Мы теряли его из виду то на год, то на два, то на три. Многие из нас даже успели умереть за это время, а один был даже подвергнут (впрочем, по недоразумению) смертной казни через повешение, но Таракан остался все такой же и даже, как будто, не изменялся в наружности. И, что всего страннее! Его неземной характер, его страсть к обличениям и его какое-то беспредметное гражданское негодование не только не уходили с годами, но, казалось, все возрастали и возрастали. То он перевозил духоборов в Канаду (в Ванкувер), то сажал спаржу в горных областях Крымского хребта Яйла, то делался режиссером модного театра. (Убей меня Бог, если я понимаю, какое отношение он имел к драматическому искусству!) Когда в моду вошло декадентство, он храбро начал учиться живописному искусству и достиг даже того, что выставлял даже на выставках голых женщин зеленого цвета с фиолетовыми волосами и с венками на головах, с венками из желтых цветов. Потом как-то до меня дошли слухи, что он служил одно время в цирке в качестве посредника при борьбе и даже, кажется, глотателя зажженной пакли, саламандр, ужей, лягушек, разрывателя живых кошек под псевдонимом ‘Капитан Грейг с железным и несгораемым желудком’. Был он также садоводом, редактором ходкой газеты, представителем какой-то резиновой мануфактуры, чиновником контроля и боцманом на парусном судне. Теперь, когда вся его жизнь — дело прошлое, иногда во время бессонницы с нежностью и с удивлением вспоминаю о нем: куда только не бросала жизнь, а может быть и любопытство, этого человека? Я забыл сказать, что мне было известно кое-что из его прошлого. В ранней молодости он служил в гвардейской кавалерии и с громадным успехом участвовал в джентльменских скачках, в стипль-чезах. Для него не существовало ни страха, ни затруднений: на любой лошади он брал любое препятствие так легко, как будто разгрызал орех. Правда, как и всякий смелый наездник, он часто падал. Почти все члены его рук и ног были переломаны и грубо срощены. А из полка он вышел по какому-то нелепому случаю, в котором, однако, была больше виновата корпоративная щепетильность, чем он.

* * *

Часто он исчезал от нас, как будто в воду проваливался. Однако, судьба нас всегда неизбежно сталкивала.

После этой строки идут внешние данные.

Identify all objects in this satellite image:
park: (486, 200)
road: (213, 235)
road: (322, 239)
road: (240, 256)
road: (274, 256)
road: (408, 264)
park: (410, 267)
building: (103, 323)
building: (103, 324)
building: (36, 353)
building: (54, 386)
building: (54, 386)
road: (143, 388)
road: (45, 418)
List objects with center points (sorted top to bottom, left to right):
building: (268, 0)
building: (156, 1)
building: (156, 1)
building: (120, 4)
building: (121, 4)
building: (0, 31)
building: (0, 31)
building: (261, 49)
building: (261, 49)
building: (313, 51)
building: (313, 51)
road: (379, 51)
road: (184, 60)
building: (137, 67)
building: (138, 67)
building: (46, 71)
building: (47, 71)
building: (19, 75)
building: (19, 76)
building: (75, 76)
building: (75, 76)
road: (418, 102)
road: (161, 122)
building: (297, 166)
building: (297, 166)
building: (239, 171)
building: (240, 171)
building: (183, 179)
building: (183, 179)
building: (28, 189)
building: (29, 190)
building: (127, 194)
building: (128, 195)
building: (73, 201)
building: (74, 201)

Разгорелась русско-японская война. Я так и был убежден, что он окажется там, ‘на театре войны’. И я не ошибся. В одной из реляций я неожиданно прочитал, что ротмистр в отставке, такой-то, отличился при таком-то отступлении изумительной храбростью и награжден орденом Св. Владимира III степени с мечами. Этот человек уже настолько интересовал меня или, вернее, настолько стал близок моему сердцу, что я совершенно спокойно, хоть и не без некоторого тайного любопытства, ждал, чем он окончит?
Когда война затихла, Таракан вернулся в Россию с двумя георгиевскими крестами и с черной повязкой на левом глазу.

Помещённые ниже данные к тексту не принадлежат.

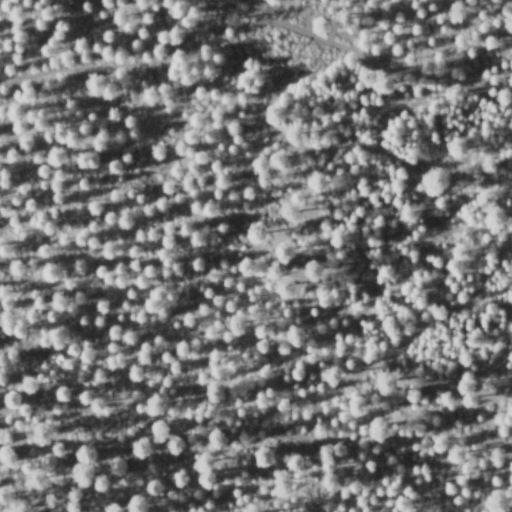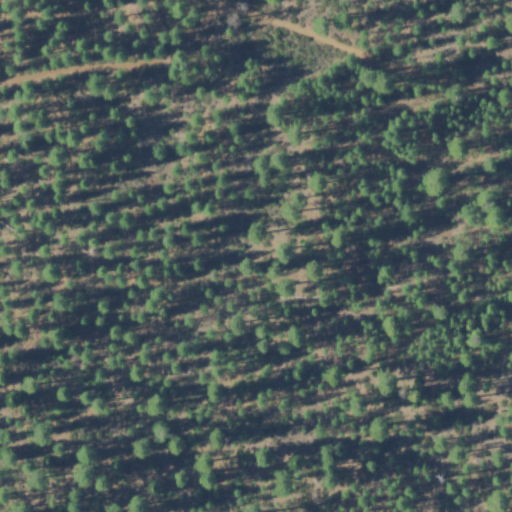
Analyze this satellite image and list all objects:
road: (366, 56)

— Гадость! Безобразие! — кричал он, такой же Черномор, как и прежде, но уже сильно поседевший. — Продали Отечество, мерзавцы! Коров доили! Бегали с позиций, чтобы жаловаться! Гаремы держали! О! Если бы дали мне этих подлецов в руки!..
А тут как раз подоспело девятое января, семнадцатое октября, Гапон, Шмидт и, вообще, вся русская неразбериха. Конечно, он, как черт или трубочист, выскакивающий из детской коробочки, должен был сказаться и здесь. Где-то он говорил речи, которых никто не понимал, да вряд ли и он сам понимал в них что-нибудь? Однако, его носили на руках, подкидывали кверху и целовали.

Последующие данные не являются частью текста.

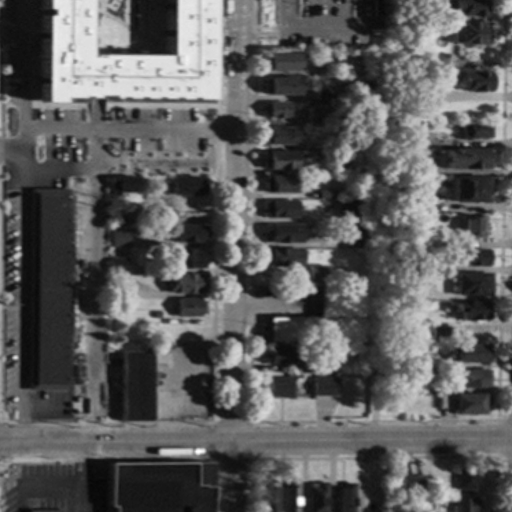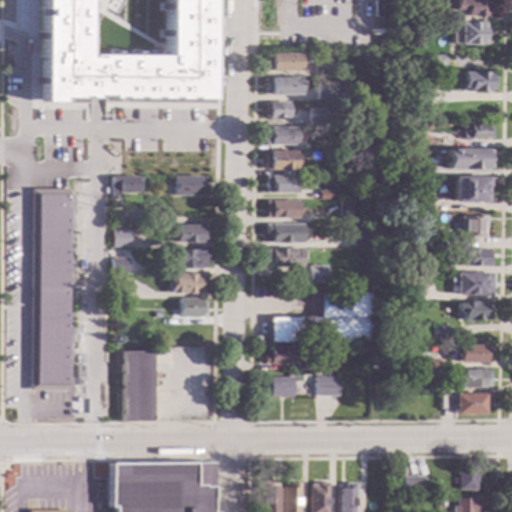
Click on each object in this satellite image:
building: (469, 7)
building: (468, 8)
building: (406, 9)
road: (19, 14)
building: (437, 15)
parking lot: (328, 23)
road: (122, 27)
road: (325, 28)
building: (466, 33)
road: (235, 34)
building: (469, 34)
road: (271, 35)
building: (120, 56)
building: (119, 58)
building: (279, 62)
building: (281, 63)
building: (434, 63)
building: (434, 63)
building: (320, 69)
road: (22, 72)
parking lot: (16, 79)
building: (473, 82)
building: (473, 82)
building: (279, 86)
building: (279, 86)
building: (416, 96)
road: (85, 109)
building: (276, 110)
building: (273, 111)
road: (94, 115)
building: (315, 116)
building: (414, 117)
road: (49, 130)
building: (471, 132)
building: (472, 132)
building: (411, 133)
building: (277, 136)
building: (278, 136)
parking lot: (93, 144)
building: (362, 145)
building: (358, 155)
building: (463, 159)
building: (463, 160)
building: (277, 161)
building: (279, 161)
building: (122, 185)
building: (123, 185)
building: (278, 185)
building: (279, 185)
building: (185, 186)
building: (186, 186)
building: (465, 189)
building: (465, 190)
building: (328, 195)
building: (419, 203)
building: (418, 204)
building: (280, 209)
building: (345, 209)
building: (345, 209)
building: (279, 210)
building: (115, 218)
building: (468, 227)
building: (468, 227)
building: (281, 233)
building: (185, 234)
building: (188, 234)
building: (281, 234)
building: (115, 236)
building: (117, 239)
building: (355, 239)
building: (358, 239)
road: (231, 255)
building: (282, 257)
building: (469, 257)
building: (282, 258)
building: (470, 258)
building: (185, 259)
building: (187, 260)
building: (116, 266)
building: (116, 267)
building: (430, 267)
building: (315, 275)
building: (315, 275)
building: (185, 284)
building: (185, 284)
building: (469, 285)
building: (469, 285)
building: (46, 287)
building: (45, 290)
building: (112, 290)
building: (409, 292)
road: (91, 306)
road: (20, 307)
building: (188, 308)
building: (189, 308)
building: (469, 311)
building: (470, 312)
building: (324, 321)
parking lot: (21, 322)
building: (323, 322)
building: (435, 334)
building: (467, 353)
building: (466, 354)
building: (277, 357)
building: (278, 357)
building: (426, 364)
building: (310, 365)
road: (164, 369)
building: (468, 379)
building: (470, 380)
parking lot: (177, 385)
building: (428, 385)
building: (133, 386)
building: (133, 387)
building: (277, 387)
building: (277, 387)
building: (322, 387)
building: (322, 387)
building: (460, 404)
building: (466, 404)
road: (41, 410)
road: (370, 422)
road: (106, 425)
road: (256, 439)
road: (492, 440)
road: (368, 458)
road: (209, 460)
road: (130, 461)
road: (86, 476)
road: (24, 477)
building: (463, 479)
building: (462, 480)
building: (410, 484)
building: (156, 486)
building: (156, 487)
parking lot: (37, 489)
road: (53, 489)
building: (266, 496)
building: (265, 497)
building: (314, 497)
building: (315, 497)
building: (287, 498)
building: (287, 498)
building: (342, 498)
building: (343, 498)
road: (68, 500)
building: (461, 505)
building: (461, 505)
building: (43, 510)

А, между тем, времена, а вместе с ними и судьбы империи менялись с необыкновенной быстротой. Наше маленькое студенческое общество рассеялось кто куда. Одни померли, другие сделались знаменитостями, модными врачами или известными адвокатами, но почему-то этот человек, мой милый Таракан, был приговорен судьбой вечно со мной встречаться.
— Безобразие! — кричал он, влетая, точно бомба, ко мне. — Провокация! Повсюду провокация! Громадная система! Люди потеряли стыд, страх и совесть! Разве можно поручится за то, что, неся в руках бомбу, он не получил за это четырехмесячное жалованье? Я не могу больше терпеть этого! Я разоблачу этих мерзавцев!
Удивительно! Ни возраст, ни раны, полученные на войне, ни утомление от пережитой напряженной жизни, как будто совсем на него не действовали. Каждый шаг русской общественной жизни отражался на нем, как в зеркале, но в каком-то смешном зеркале, какие бывают в музеях и паноптикумах, в которых человек то расширяется безмерно в ширину, то, вдруг, вырастает и уменьшается и становится похожим на солитера.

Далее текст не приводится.